Medical imaging has revolutionized the way doctors diagnose and treat patients. It allows them to detect diseases in their early stages, leading to better patient outcomes and more effective treatments. Advanced medical imaging techniques enable doctors to make accurate, evidence-based decisions regarding patient care, resulting in improved recovery outcomes and a decrease in mortality and morbidity. Medical imaging is a health science that involves the use of various imaging technologies such as X-ray radiography, X-ray computed tomography (CT), endoscopy, magnetic resonance imaging (MRI), positron emission tomography (PET), thermography, medical photography, electrical source imaging (ESI), digital mammography, tactile imaging, magnetic source imaging (MSI), optical medical imaging, single photon emission computed tomography (SPECT) and electrical impedance tomography (EIT).
The aim of these techniques is to identify and describe the patient's experience, perception, understanding and meaning when undergoing diagnostic imaging. Today, diagnostic imaging is an essential tool for diagnosing a wide range of medical conditions such as traumatic diseases, many types of cancerous diseases, cardiovascular diseases, neurological disorders and many other medical conditions. 3D ultrasound has an advantage in diagnosing disorders and producing 3D images that guide invasive therapy. Tomography is being replaced by advanced imaging techniques such as computed tomography or computerized axial tomography (CT).

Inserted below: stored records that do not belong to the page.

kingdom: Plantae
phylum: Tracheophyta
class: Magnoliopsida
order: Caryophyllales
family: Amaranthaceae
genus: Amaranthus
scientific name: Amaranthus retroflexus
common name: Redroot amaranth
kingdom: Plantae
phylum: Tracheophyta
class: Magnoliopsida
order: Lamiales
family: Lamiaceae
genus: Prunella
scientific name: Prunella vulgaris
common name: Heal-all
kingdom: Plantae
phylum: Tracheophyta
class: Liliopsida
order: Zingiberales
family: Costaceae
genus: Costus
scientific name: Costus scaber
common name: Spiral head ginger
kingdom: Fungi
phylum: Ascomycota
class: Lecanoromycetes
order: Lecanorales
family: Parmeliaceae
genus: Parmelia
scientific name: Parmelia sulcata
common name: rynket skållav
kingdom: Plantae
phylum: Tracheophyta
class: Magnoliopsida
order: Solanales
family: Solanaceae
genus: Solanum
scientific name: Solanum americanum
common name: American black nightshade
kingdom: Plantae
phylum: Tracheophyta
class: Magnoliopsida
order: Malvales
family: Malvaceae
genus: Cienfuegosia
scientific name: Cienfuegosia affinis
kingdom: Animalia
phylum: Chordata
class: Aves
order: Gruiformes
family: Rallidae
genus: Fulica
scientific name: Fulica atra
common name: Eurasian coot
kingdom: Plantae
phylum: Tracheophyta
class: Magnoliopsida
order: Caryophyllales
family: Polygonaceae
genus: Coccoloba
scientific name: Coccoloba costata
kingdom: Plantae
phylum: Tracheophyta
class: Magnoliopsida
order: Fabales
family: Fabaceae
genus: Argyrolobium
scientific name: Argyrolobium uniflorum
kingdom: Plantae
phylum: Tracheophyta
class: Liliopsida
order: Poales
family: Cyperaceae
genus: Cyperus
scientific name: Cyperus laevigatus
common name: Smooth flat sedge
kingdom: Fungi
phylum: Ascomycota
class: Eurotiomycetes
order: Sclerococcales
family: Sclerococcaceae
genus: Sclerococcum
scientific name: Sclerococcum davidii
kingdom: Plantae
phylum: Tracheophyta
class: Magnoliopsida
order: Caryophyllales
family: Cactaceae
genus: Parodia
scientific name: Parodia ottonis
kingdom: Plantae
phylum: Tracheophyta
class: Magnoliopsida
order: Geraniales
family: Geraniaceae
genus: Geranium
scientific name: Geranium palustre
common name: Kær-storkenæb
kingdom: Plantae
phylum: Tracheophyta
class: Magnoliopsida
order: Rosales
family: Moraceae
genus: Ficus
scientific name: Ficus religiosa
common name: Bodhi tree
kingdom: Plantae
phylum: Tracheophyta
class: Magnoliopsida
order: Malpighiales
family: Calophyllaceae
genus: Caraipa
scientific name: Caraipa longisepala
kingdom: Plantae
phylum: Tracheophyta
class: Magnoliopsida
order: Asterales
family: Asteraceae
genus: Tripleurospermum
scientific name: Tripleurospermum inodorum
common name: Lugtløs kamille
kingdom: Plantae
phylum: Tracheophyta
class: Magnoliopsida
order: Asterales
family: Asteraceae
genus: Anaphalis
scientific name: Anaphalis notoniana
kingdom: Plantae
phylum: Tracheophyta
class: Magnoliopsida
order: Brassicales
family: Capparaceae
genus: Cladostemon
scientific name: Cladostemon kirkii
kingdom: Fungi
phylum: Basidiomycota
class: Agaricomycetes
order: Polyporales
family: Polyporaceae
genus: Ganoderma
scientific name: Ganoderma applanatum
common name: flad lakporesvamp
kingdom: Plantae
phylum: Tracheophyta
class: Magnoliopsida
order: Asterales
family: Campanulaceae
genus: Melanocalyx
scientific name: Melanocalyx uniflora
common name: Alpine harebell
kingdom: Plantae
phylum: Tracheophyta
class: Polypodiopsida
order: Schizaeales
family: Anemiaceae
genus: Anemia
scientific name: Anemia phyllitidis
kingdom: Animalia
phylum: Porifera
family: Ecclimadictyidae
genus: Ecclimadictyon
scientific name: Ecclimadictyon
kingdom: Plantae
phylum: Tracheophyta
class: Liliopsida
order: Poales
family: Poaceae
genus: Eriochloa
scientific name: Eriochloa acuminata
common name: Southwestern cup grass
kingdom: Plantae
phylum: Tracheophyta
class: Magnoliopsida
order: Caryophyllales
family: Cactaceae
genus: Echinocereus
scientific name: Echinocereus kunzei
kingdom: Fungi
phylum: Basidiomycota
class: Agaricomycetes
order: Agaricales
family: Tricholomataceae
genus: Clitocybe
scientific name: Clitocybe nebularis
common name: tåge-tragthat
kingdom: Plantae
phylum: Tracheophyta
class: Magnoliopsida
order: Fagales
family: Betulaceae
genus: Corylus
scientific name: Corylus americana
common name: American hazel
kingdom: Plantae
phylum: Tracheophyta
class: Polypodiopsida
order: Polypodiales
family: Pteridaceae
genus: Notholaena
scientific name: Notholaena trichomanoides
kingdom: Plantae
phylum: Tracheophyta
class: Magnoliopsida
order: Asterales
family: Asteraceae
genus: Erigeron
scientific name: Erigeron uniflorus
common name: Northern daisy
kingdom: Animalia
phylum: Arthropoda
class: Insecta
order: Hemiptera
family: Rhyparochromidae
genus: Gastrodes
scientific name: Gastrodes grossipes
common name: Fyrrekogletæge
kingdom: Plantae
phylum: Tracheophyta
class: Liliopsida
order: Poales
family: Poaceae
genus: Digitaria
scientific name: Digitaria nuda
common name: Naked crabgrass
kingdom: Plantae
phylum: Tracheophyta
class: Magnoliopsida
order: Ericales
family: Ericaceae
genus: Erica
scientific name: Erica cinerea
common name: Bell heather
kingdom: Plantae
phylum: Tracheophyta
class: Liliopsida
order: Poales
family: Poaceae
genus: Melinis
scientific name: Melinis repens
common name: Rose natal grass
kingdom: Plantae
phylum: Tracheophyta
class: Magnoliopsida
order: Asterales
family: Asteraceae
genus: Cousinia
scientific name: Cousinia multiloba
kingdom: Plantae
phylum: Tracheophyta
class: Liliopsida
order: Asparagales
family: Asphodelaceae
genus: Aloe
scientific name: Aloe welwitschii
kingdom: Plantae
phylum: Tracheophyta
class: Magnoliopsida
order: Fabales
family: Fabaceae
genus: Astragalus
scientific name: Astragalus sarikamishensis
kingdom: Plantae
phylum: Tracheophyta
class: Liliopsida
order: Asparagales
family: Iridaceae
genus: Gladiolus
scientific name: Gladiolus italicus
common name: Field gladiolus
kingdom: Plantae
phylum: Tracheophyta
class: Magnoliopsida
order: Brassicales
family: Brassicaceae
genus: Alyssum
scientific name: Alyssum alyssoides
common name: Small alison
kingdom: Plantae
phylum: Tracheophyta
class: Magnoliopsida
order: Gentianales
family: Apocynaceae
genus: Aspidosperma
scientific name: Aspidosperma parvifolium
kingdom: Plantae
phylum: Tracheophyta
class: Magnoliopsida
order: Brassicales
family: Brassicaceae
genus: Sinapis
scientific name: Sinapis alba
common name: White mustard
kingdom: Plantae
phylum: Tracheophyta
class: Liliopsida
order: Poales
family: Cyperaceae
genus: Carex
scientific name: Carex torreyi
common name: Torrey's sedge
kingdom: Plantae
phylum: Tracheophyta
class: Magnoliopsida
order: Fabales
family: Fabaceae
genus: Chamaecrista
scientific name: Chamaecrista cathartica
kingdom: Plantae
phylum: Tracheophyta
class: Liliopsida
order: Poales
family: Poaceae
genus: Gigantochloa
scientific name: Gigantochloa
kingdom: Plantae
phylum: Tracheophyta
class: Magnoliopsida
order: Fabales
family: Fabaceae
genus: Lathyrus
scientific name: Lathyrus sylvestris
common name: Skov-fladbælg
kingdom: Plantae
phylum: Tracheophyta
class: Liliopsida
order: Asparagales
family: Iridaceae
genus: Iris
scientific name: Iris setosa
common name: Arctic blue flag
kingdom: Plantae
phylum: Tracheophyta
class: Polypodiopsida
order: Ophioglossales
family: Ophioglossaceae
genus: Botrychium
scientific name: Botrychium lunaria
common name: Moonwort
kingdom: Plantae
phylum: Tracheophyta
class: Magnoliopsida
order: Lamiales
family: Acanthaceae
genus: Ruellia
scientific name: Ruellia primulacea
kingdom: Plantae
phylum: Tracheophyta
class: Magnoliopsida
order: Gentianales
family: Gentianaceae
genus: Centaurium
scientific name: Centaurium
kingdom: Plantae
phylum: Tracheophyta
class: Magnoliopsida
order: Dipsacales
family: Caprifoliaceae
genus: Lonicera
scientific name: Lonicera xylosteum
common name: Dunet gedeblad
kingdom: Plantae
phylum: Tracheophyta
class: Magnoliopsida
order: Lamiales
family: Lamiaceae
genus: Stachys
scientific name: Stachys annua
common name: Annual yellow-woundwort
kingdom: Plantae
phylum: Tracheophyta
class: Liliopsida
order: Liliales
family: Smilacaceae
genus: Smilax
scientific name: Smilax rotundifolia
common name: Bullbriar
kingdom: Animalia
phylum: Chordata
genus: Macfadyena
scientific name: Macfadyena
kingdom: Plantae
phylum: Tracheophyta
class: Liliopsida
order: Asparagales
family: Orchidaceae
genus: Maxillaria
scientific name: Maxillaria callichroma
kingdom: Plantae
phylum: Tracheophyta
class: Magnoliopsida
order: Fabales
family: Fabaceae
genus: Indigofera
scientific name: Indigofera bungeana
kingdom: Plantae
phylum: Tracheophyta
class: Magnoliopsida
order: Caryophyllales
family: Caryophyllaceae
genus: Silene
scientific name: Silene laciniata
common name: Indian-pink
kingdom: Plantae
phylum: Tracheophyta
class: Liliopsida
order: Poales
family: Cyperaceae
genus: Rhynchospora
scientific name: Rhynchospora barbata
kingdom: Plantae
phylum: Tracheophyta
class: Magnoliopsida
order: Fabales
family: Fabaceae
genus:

Deep tissue images collect and interpret multiple sources of information from ultrasounds to CT scans over time, presenting enormous challenges for data processing. The data is reconstructed and recorded, and a computer program produces 3D images of the target part of the body. Nuclear magnetic resonance imaging is no longer sensitive in providing high-resolution images by distributing substances, except hydrogen. Mikhail Shapiro from the California Institute of Technology pioneered a new technique for imaging deep tissues to observe cellular functions deep in the body.
However, there are still more frontiers ahead and more opportunities to use images to revolutionize medicine. Magnetic resonance imaging (MRI) is very expensive, low in sensitivity and requires a long time for scanning and processing compared to other diagnostic imaging modalities. All of the diagnostic imaging procedures included in this review are non-invasive or minimally invasive. An attached computer system converts the spinning (signal) echoes of hydrogen ions into images after several “changes” and “working”.
Recent neuroimaging techniques such as high-resolution magnetic resonance imaging can investigate myeloarchitectural patterns in the cortex of the human brain. In this technology, X-rays are produced from different angles that are eventually processed by computers to create tomographic images.